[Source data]
________________________________________

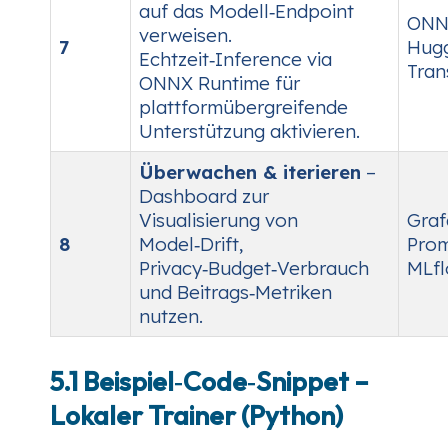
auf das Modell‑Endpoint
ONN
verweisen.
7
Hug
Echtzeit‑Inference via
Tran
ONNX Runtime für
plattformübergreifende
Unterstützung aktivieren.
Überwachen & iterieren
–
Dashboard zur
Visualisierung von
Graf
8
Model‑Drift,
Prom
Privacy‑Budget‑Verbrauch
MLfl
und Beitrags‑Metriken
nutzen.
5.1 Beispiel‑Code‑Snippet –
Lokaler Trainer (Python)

________________________________________

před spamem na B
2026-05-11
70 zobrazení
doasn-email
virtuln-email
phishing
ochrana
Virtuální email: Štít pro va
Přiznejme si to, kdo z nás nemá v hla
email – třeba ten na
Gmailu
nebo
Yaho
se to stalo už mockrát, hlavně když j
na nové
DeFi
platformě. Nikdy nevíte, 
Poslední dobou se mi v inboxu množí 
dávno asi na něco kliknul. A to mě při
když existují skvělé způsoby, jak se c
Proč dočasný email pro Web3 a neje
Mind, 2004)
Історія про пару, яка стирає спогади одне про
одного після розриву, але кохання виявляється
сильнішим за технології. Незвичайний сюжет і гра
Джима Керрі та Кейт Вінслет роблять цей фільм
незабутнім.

________________________________________

# Task prompt:
Your task for the entries above: copy exactly the span starting with the line with "když existují skvělé způsoby, jak se c" and going on through the line with "незабутнім.", both lines included, and nothing else.

# Answer to the problem:
když existují skvělé způsoby, jak se c
Proč dočasný email pro Web3 a neje
Mind, 2004)
Історія про пару, яка стирає спогади одне про
одного після розриву, але кохання виявляється
сильнішим за технології. Незвичайний сюжет і гра
Джима Керрі та Кейт Вінслет роблять цей фільм
незабутнім.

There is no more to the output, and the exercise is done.